+ -

عَنْ عَبْدِ اللهِ بْنِ مَسْعُودٍ رضي الله عنه أَنَّ رَسُولَ اللهِ صَلَّى اللهُ عَلَيْهِ وَسَلَّمَ قَالَ:
«مَا مِنْ نَبِيٍّ بَعَثَهُ اللهُ فِي أُمَّةٍ قَبْلِي إِلَّا كَانَ لَهُ مِنْ أُمَّتِهِ حَوَارِيُّونَ، وَأَصْحَابٌ يَأْخُذُونَ بِسُنَّتِهِ وَيَقْتَدُونَ بِأَمْرِهِ، ثُمَّ إِنَّهَا تَخْلُفُ مِنْ بَعْدِهِمْ خُلُوفٌ يَقُولُونَ مَا لَا يَفْعَلُونَ، وَيَفْعَلُونَ مَا لَا يُؤْمَرُونَ، فَمَنْ جَاهَدَهُمْ بِيَدِهِ فَهُوَ مُؤْمِنٌ، وَمَنْ جَاهَدَهُمْ بِلِسَانِهِ فَهُوَ مُؤْمِنٌ، وَمَنْ جَاهَدَهُمْ بِقَلْبِهِ فَهُوَ مُؤْمِنٌ، وَلَيْسَ وَرَاءَ ذَلِكَ مِنَ الْإِيمَانِ حَبَّةُ خَرْدَلٍ».

[صحيح] - [رواه مسلم] - [صحيح مسلم: 50]
المزيــد ...

Abdullah b. Mes'ud -radıyallahu anh-'dan rivayet edildiğine göre Rasûlullah -sallallahu aleyhi ve sellem- şöyle buyurmuştur:
«Allah Teâlâ’nın benden önceki her bir ümmete gönderdiği peygamberin, kendi ümmeti içinde sünnetine sarılan ve emrine uyan ihlaslı ve seçkin yakın çevresi ve ashabı vardı. Bu samimi çevre ve ashabından sonra, yapmadıklarını söyleyen ve emrolunmadıklarını yapan kimseler onların yerini aldı. Böyle kimselerle eliyle cihat eden Mümindir, diliyle cihat eden Mümindir, kalbiyle cihat eden de Mümindir. Bu kadarı dahi bulunmayanda hardal tanesi ağırlığında bile iman yoktur.»

Veri Kümesi Kayıtları ::

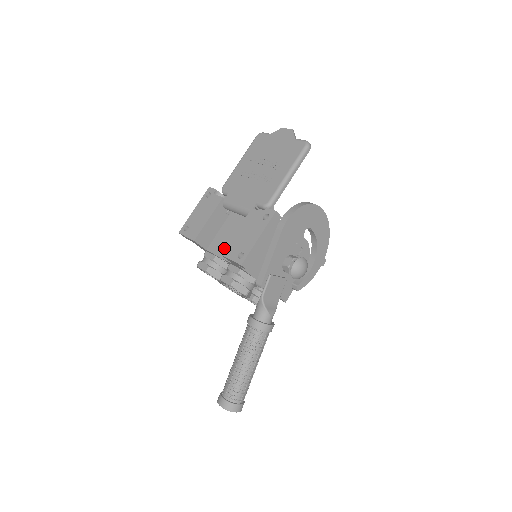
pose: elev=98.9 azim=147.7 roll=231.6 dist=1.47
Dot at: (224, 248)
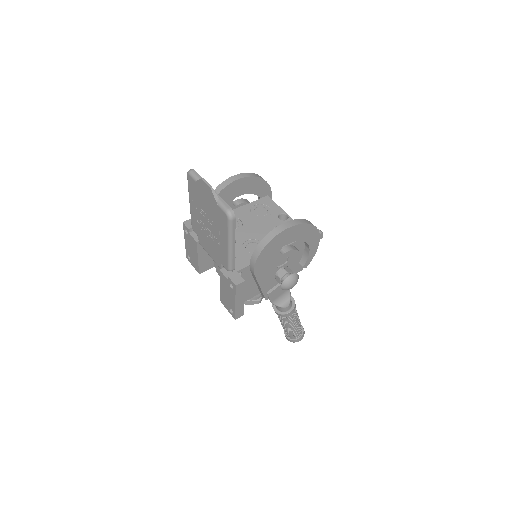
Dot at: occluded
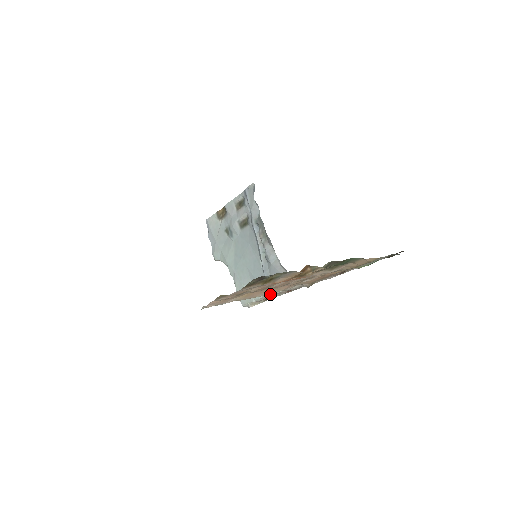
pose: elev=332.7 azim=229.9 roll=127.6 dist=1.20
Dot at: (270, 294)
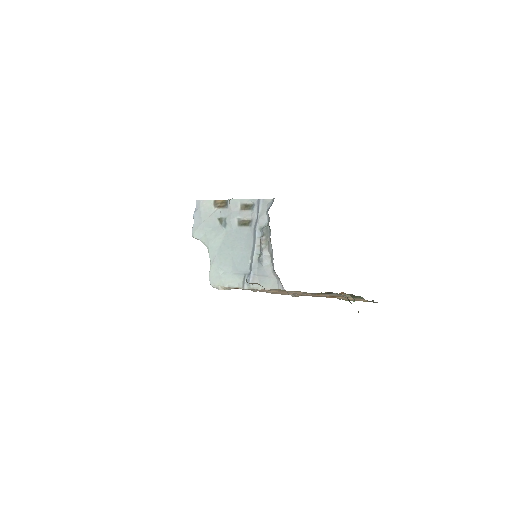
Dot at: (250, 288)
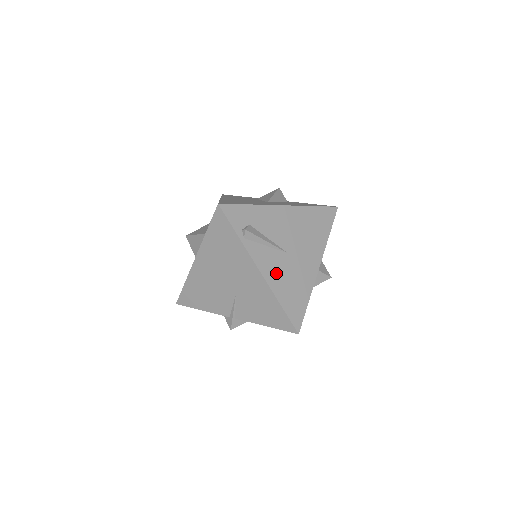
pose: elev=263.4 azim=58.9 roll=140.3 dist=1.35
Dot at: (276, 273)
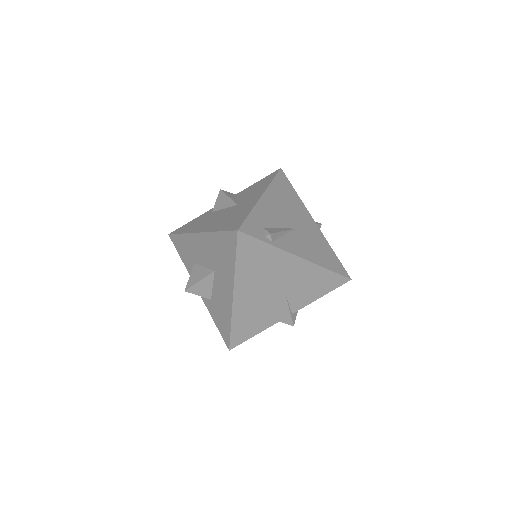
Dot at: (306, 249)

* * *

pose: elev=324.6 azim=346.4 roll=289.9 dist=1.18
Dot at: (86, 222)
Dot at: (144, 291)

---

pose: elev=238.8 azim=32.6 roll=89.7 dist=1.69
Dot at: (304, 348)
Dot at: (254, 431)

İstenenler ::
a - Hadis metninin "عَنْ عَبْدِ اللهِ" sözlerinden başlayıp "المزيــد ..." sözleri de dahil olmak üzere uzanan kısmını olduğu gibi tekrar yazın.
b - Hadis metnindeki "Bu kadarı dahi bulunmayanda hardal tanesi ağırlığında bile iman yoktur." cümlesini İngilizceye çevirin.
c - Hadis metnini son cümlesinden sonrasıyla sürdürün.
Kayıtların hadis metniyle hiçbir ilgisi yoktur.

Verilen Yanıtlar ::
a -
عَنْ عَبْدِ اللهِ بْنِ مَسْعُودٍ رضي الله عنه أَنَّ رَسُولَ اللهِ صَلَّى اللهُ عَلَيْهِ وَسَلَّمَ قَالَ:
«مَا مِنْ نَبِيٍّ بَعَثَهُ اللهُ فِي أُمَّةٍ قَبْلِي إِلَّا كَانَ لَهُ مِنْ أُمَّتِهِ حَوَارِيُّونَ، وَأَصْحَابٌ يَأْخُذُونَ بِسُنَّتِهِ وَيَقْتَدُونَ بِأَمْرِهِ، ثُمَّ إِنَّهَا تَخْلُفُ مِنْ بَعْدِهِمْ خُلُوفٌ يَقُولُونَ مَا لَا يَفْعَلُونَ، وَيَفْعَلُونَ مَا لَا يُؤْمَرُونَ، فَمَنْ جَاهَدَهُمْ بِيَدِهِ فَهُوَ مُؤْمِنٌ، وَمَنْ جَاهَدَهُمْ بِلِسَانِهِ فَهُوَ مُؤْمِنٌ، وَمَنْ جَاهَدَهُمْ بِقَلْبِهِ فَهُوَ مُؤْمِنٌ، وَلَيْسَ وَرَاءَ ذَلِكَ مِنَ الْإِيمَانِ حَبَّةُ خَرْدَلٍ».

[صحيح] - [رواه مسلم] - [صحيح مسلم: 50]
المزيــد ...

b - In one in whom even this much is not found, there is not even a mustard seed's weight of faith.

c -
[Sahih Hadis] - [Müslim rivayet etmiştir] - [صحيح مسلم - 50]

Şerh

Peygamber Efendimiz -sallallahu aleyhi ve sellem-, Allah’ın, kendisinden önce her bir ümmete gönderdiği bütün peygamberlerin, ümmetinin içinde seçkin kimseler, yardımcıları ve ihlâslı mücahitleri olduğunu haber vermiştir. Bunlar, onun ardından hilafete ehil olan, sünnetine sarılan, onun emrine uyan kimselerdir. Sonra bu salih selefin ardından öyle insanlar gelir ki, onlarda hayır yoktur; söyledikleriyle yaptıkları birbirini tutmaz; kendilerine emredilmeyen şeyleri yaparlar. İşte kim onlara eliyle karşı koyarsa Mümindir; kim diliyle karşı koyarsa Mümindir; kim kalbiyle karşı koyarsa Mümindir. Bunun ötesinde ise hardal tanesi kadar bile iman yoktur.

Hadisten Çıkarılan Hükümler

  1. Sözleri ve eylemleriyle şeriatı ihlal edenlerle mücadele etmek teşvik edilmiştir.
  2. Kalbin kötülüğü inkâr etmemesi, imanın zayıflığının veya yok oluşunun delilidir.
  3. Allah -Subhânehû ve Teâlâ- peygamberlerden sonra onların mesajını taşıyacak kimselerin varlığını kolaylaştırmıştır.
  4. Kim kurtuluşa nail olmak isterse, peygamberlerin yolunu tutmalıdır. Çünkü onların yolundan başka her yol helak ve dalalettir.
  5. Peygamber -sallallahu aleyhi ve sellem- ve ashabı -radıyallahu anhum-'un döneminden uzaklaşıldıkça, insanlar sünnetleri terk ettiler; hevâ ve arzularına uydular ve bidatlar ortaya çıkardılar.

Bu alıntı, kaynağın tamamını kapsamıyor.